The father swatted his daughter, and she cried.
“How many times must I tell you?” he said without looking at her. “We are visiting your grandpa.”
“But…grandpa has passed,” the calf whimpered.
“Want another spanking when we get back to the herd?” the father asked and the crying calf shook her head.
The father gazed at the graveyard. “Your grandpa’s spirit still roams here, and I must understand.”
“Understand…what, father?” the calf moaned.
“You must know your origins to understand who you are,” the father said. “Your grandpa was an unkind elephant—distant and disciplined often—for reasons I do not know…and I am angry for it.”
There was silence as father and calf stared at the cold graveyard.
“What is he saying?” the calf asked but was immediately hit by her father’s trunk.
“I can’t hear with all your complaining.
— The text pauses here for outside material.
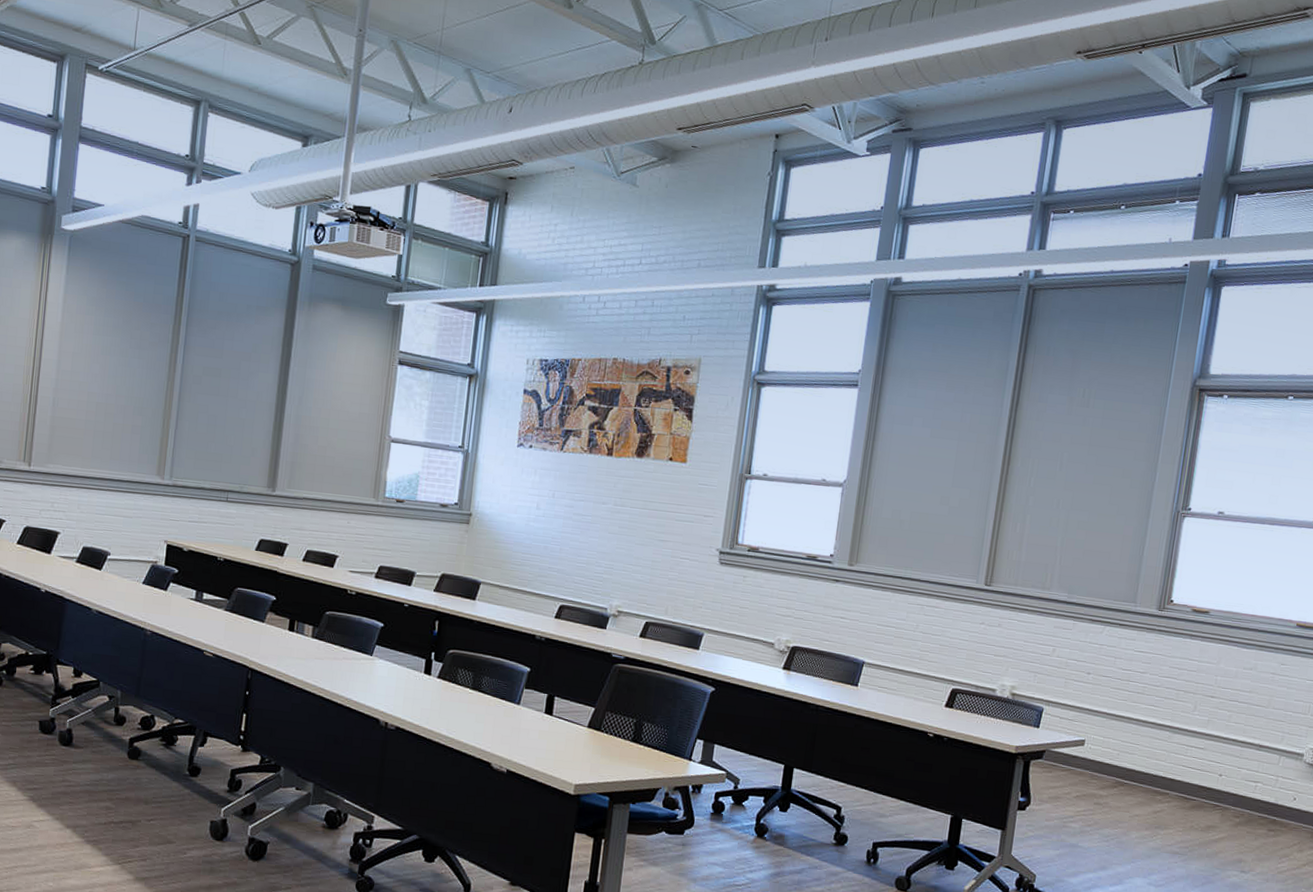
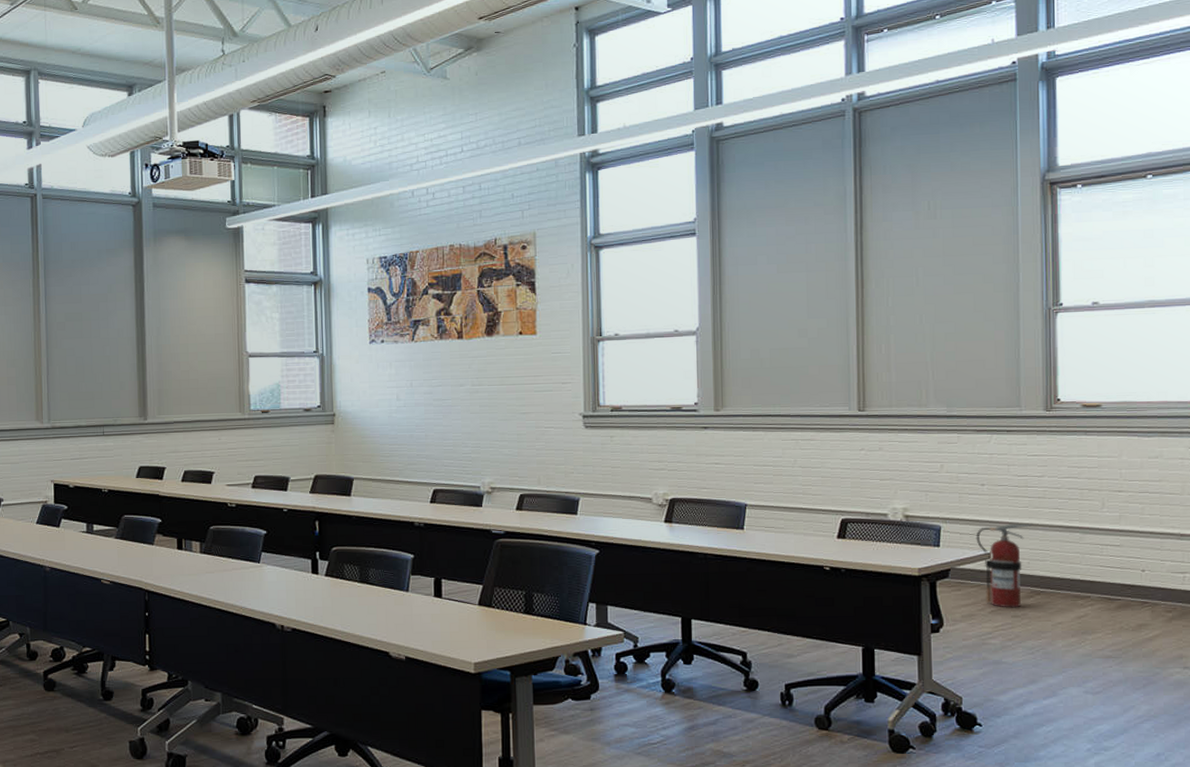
fire extinguisher: none [1073,714,1129,796] -> present [976,523,1034,608]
It’s no use. Let’s return to the herd,” he said and the two turned up the path.
“I am starting to see why origins are so important,” said the calf. “Do you think my children will be as angry as us one day?”
The father elephant stopped and looked at her daughter. He slowly shook his head and his large ears flopped from side to side. “So the spirits do speak, child. Only if we let the anger escape this moment.”
It was then the father embraced his child and the two returned to the sun and the merriment of the herd.